Without including any pictures, write out the data below exactly.

=== Section Start ===

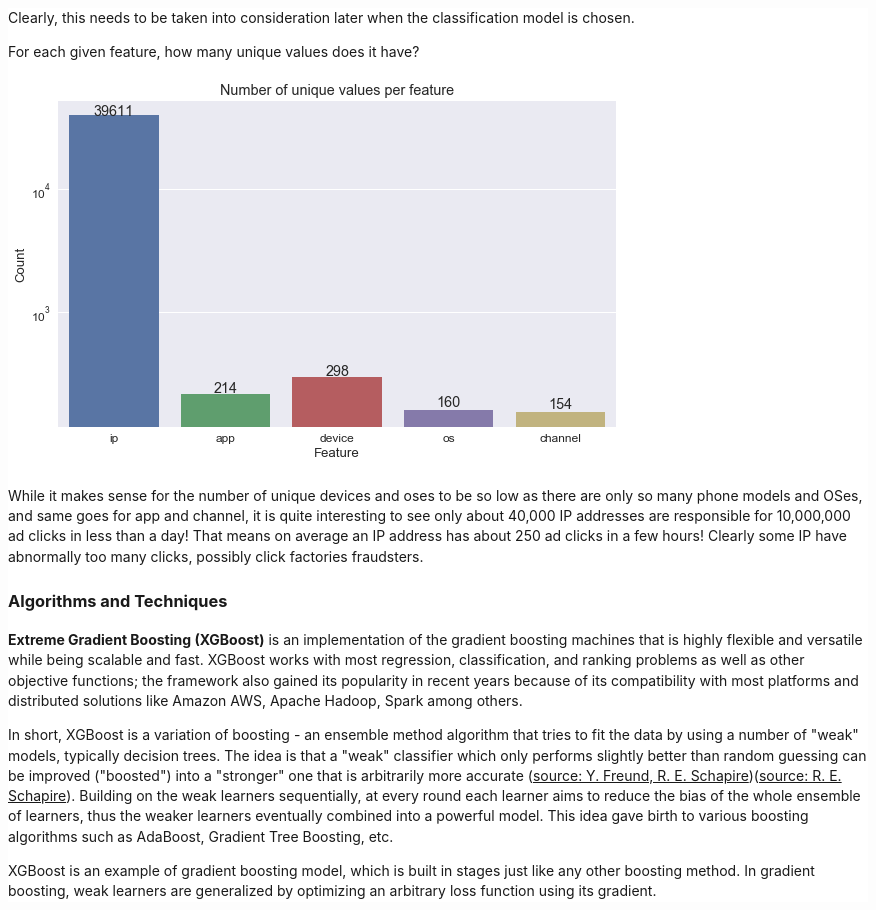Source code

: Clearly, this needs to be taken into consideration later when the classification model is chosen.

For each given feature, how many unique values does it have?

![eda unique values](assets/eda_uniques_per_feature.png)

While it makes sense for the number of unique devices and oses to be so low as there are only so many phone models and OSes, and same goes for app and channel, it is quite interesting to see only about 40,000 IP addresses are responsible for 10,000,000 ad clicks in less than a day! That means on average an IP address has about 250 ad clicks in a few hours! Clearly some IP have abnormally too many clicks, possibly click factories fraudsters.

### Algorithms and Techniques

**Extreme Gradient Boosting (XGBoost)** is an implementation of the gradient boosting machines that is highly flexible and versatile while being scalable and fast. XGBoost works with most regression, classification, and ranking problems as well as other objective functions; the framework also gained its popularity in recent years because of its compatibility with most platforms and distributed solutions like Amazon AWS, Apache Hadoop, Spark among others.

In short, XGBoost is a variation of boosting - an ensemble method algorithm that tries to fit the data by using a number of "weak" models, typically decision trees. The idea is that a "weak" classifier which only performs slightly better than random guessing can be improved ("boosted") into a "stronger" one that is arbitrarily more accurate ([source: Y. Freund, R. E. Schapire](https://cseweb.ucsd.edu/~yfreund/papers/IntroToBoosting.pdf))([source: R. E. Schapire](http://www.cs.princeton.edu/~schapire/papers/strengthofweak.pdf)). Building on the weak learners sequentially, at every round each learner aims to reduce the bias of the whole ensemble of learners, thus the weaker learners eventually combined into a powerful model. This idea gave birth to various boosting algorithms such as AdaBoost, Gradient Tree Boosting, etc.

XGBoost is an example of gradient boosting model, which is built in stages just like any other boosting method. In gradient boosting, weak learners are generalized by optimizing an arbitrary loss function using its gradient.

=== Section End ===

COMPLETED EXERCISE =
Source code

: Clearly, this needs to be taken into consideration later when the classification model is chosen.

For each given feature, how many unique values does it have?

![eda unique values](assets/eda_uniques_per_feature.png)

While it makes sense for the number of unique devices and oses to be so low as there are only so many phone models and OSes, and same goes for app and channel, it is quite interesting to see only about 40,000 IP addresses are responsible for 10,000,000 ad clicks in less than a day! That means on average an IP address has about 250 ad clicks in a few hours! Clearly some IP have abnormally too many clicks, possibly click factories fraudsters.

### Algorithms and Techniques

**Extreme Gradient Boosting (XGBoost)** is an implementation of the gradient boosting machines that is highly flexible and versatile while being scalable and fast. XGBoost works with most regression, classification, and ranking problems as well as other objective functions; the framework also gained its popularity in recent years because of its compatibility with most platforms and distributed solutions like Amazon AWS, Apache Hadoop, Spark among others.

In short, XGBoost is a variation of boosting - an ensemble method algorithm that tries to fit the data by using a number of "weak" models, typically decision trees. The idea is that a "weak" classifier which only performs slightly better than random guessing can be improved ("boosted") into a "stronger" one that is arbitrarily more accurate ([source: Y. Freund, R. E. Schapire](https://cseweb.ucsd.edu/~yfreund/papers/IntroToBoosting.pdf))([source: R. E. Schapire](http://www.cs.princeton.edu/~schapire/papers/strengthofweak.pdf)). Building on the weak learners sequentially, at every round each learner aims to reduce the bias of the whole ensemble of learners, thus the weaker learners eventually combined into a powerful model. This idea gave birth to various boosting algorithms such as AdaBoost, Gradient Tree Boosting, etc.

XGBoost is an example of gradient boosting model, which is built in stages just like any other boosting method. In gradient boosting, weak learners are generalized by optimizing an arbitrary loss function using its gradient.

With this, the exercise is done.